__TEXT SHOWN__
Web Scraping Engineer
Signalor bridges the gap between culture and intelligence — aggregating public sentiment from Reddit, TikTok, YouTube, and beyond into actionable insights for investors, brands, and agencies. We're a small, fast-moving team and we're building the data infrastructure that powers it all. If you care deeply about the mechanics of how data moves across the internet and want to see your code run against millions of real posts, this is the role.
What you'll do
- Design and maintain scrapers for Reddit (PRAW), TikTok (Apify), YouTube Data API, and other platforms — handling rate limits, retries, deduplication, and quota management at scale
- Build and extend headless browser automations using Playwright for platforms without public APIs
- Normalize and ingest raw scraped data into our PostgreSQL schema and BullMQ job pipeline — ensuring clean, deduplicated, schema-consistent records across 10+ platforms
- Build monitoring and alerting so scraper downtime is caught before it becomes customer churn
- Model per-customer API cost at scale — Reddit, TikTok, and YouTube all have billing implications and you'll own the cost model for our data layer
- Evaluate and integrate new data sources as the platform expands — Instagram, news sites, forums, Glassdoor, and more
What you'll learn
- How web scraping works at production scale — real rate limits, anti-bot measures, session management, and proxy strategies
- How to build and own your own scraping toolchain from scratch — not just use existing libraries
- Data infrastructure design: PostgreSQL schema design, Redis caching, job queues (BullMQ), and vector storage (Pinecone)
- How real AI pipelines consume and process unstructured text at scale — you'll work directly adjacent to our sentiment and NLP layer
Required Skills
- Python (proficient)
- Web scraping (hands-on experience)
- SQL / PostgreSQL
- Databases and data modeling
Nice to haves
- Playwright or Selenium
- FastAPI or similar async Python
- Redis / job queues
- Experience with Reddit, YouTube, or TikTok APIs

__EXERCISE PROMPT__
From the job posting, extract the passage starting with "- How real AI" and going on through "- Python (proficient)", copying it word for word.

__DATA EXTRACT__
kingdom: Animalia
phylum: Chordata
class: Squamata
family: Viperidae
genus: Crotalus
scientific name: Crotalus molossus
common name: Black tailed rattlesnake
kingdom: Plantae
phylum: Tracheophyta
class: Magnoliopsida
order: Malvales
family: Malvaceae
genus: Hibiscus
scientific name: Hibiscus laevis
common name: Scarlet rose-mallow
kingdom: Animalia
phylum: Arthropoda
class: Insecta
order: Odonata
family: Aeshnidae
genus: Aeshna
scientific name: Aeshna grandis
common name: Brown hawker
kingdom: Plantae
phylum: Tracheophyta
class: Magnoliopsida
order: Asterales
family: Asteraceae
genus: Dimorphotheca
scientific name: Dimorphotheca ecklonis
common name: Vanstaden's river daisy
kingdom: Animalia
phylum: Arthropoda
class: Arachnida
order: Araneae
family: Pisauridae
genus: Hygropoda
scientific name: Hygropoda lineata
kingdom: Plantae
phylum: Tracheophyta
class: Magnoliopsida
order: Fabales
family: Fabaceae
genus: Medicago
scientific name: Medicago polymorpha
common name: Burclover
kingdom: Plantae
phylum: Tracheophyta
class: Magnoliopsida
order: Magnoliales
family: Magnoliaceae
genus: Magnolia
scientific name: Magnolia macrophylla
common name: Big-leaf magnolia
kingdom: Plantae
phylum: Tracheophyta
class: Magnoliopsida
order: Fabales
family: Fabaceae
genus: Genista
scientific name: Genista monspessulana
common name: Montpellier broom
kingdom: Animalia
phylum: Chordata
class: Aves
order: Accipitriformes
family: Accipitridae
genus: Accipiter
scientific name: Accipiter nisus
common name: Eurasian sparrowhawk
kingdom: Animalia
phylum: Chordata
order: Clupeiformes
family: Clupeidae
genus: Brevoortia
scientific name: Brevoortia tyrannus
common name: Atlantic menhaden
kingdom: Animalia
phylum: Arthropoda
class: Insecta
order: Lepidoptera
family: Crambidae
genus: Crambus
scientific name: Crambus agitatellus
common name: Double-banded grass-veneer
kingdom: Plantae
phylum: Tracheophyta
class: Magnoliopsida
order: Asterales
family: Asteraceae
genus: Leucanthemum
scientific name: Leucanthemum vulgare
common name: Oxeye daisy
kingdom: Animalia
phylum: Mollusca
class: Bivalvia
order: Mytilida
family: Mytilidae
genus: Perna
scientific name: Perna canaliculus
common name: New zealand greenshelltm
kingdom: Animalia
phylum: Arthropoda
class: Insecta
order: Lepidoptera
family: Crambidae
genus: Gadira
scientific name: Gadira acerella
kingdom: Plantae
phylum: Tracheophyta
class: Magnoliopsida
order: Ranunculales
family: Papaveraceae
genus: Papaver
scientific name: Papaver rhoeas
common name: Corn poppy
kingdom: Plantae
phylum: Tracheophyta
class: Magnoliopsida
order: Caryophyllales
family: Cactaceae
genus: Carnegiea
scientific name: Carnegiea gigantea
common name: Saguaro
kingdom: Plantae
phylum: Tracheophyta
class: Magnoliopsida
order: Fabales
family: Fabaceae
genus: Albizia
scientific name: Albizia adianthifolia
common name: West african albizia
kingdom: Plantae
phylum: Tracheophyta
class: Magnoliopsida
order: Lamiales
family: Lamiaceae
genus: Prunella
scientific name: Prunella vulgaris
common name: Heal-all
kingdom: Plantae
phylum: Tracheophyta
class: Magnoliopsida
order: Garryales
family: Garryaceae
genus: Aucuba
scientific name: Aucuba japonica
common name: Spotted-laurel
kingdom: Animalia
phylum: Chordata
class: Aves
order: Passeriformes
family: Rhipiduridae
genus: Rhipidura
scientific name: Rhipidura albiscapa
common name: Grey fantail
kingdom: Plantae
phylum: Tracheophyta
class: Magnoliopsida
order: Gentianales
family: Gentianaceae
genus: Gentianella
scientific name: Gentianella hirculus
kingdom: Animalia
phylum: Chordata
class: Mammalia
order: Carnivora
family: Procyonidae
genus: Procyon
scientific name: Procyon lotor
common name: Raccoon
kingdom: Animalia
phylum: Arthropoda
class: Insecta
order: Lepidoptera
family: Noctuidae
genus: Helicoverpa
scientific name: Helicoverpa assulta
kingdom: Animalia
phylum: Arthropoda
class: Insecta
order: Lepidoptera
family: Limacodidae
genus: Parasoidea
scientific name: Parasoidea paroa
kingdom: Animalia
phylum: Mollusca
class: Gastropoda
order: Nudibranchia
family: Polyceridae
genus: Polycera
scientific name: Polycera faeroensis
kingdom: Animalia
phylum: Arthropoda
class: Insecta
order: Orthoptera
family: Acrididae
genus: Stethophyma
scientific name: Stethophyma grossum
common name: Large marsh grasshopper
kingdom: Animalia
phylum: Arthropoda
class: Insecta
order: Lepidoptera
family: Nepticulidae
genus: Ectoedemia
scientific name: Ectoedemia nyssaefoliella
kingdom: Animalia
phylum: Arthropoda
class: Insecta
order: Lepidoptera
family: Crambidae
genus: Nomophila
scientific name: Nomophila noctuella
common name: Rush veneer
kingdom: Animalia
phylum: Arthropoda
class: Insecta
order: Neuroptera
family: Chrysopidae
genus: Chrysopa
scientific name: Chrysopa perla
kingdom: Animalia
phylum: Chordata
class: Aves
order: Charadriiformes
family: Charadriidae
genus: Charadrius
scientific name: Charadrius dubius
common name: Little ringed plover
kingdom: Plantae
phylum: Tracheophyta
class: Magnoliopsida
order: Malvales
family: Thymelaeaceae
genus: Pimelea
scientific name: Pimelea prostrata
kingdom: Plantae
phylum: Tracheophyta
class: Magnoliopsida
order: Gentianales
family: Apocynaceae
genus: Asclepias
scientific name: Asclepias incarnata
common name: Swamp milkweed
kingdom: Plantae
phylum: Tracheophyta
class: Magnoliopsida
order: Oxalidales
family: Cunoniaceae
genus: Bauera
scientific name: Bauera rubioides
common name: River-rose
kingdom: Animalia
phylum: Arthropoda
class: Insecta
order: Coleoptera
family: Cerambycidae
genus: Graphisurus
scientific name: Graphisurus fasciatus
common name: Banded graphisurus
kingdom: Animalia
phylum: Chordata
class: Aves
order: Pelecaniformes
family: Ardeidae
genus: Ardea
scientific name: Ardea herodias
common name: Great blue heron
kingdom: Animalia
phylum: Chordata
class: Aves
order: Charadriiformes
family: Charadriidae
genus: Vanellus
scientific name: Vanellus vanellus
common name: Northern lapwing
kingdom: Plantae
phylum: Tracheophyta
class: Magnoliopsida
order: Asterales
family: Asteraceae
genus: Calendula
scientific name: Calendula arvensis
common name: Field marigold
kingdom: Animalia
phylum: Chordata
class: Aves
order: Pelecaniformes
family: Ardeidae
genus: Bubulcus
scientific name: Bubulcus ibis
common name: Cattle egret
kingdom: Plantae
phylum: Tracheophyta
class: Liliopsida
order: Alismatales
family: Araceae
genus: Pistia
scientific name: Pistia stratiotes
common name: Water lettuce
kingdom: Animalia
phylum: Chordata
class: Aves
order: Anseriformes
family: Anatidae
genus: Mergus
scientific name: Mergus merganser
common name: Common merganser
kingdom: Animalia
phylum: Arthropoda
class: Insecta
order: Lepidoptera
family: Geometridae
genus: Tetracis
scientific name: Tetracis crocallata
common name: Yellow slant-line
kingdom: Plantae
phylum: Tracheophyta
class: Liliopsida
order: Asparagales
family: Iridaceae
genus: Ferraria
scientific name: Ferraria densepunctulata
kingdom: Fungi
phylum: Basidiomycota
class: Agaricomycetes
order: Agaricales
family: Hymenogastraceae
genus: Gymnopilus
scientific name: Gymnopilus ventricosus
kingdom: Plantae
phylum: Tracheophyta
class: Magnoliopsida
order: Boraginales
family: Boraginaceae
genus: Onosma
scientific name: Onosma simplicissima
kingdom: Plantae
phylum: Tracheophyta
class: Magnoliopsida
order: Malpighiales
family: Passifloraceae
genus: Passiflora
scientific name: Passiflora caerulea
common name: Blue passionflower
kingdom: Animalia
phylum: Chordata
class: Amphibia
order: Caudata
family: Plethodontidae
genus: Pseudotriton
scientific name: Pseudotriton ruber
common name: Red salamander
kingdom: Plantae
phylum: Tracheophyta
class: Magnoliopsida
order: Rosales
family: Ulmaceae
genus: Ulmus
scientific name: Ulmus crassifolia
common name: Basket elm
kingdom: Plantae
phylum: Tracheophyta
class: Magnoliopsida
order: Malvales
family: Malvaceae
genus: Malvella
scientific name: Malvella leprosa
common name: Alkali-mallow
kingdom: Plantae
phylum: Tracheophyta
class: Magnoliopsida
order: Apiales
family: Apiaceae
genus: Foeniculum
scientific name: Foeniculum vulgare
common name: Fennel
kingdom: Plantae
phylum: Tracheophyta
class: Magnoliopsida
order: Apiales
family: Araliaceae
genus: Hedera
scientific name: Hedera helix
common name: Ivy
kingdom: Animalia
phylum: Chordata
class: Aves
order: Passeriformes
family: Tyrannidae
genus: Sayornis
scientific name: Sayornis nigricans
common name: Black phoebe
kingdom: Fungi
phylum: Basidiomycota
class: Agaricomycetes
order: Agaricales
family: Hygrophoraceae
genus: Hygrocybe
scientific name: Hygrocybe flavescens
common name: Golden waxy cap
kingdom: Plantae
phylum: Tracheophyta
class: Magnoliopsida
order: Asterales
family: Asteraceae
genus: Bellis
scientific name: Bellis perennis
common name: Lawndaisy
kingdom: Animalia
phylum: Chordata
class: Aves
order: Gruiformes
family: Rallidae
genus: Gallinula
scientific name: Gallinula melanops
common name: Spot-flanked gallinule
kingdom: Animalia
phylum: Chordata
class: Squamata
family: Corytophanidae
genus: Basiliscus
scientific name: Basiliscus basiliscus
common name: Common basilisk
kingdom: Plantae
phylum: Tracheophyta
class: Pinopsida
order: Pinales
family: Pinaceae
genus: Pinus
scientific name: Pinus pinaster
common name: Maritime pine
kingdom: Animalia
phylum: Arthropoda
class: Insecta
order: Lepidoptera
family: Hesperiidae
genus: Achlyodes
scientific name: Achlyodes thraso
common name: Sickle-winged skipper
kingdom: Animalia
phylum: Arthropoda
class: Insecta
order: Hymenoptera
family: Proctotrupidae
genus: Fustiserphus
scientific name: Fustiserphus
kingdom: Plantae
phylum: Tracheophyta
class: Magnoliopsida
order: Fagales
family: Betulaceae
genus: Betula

__EXERCISE OUTPUT__
- How real AI pipelines consume and process unstructured text at scale — you'll work directly adjacent to our sentiment and NLP layer
Required Skills
- Python (proficient)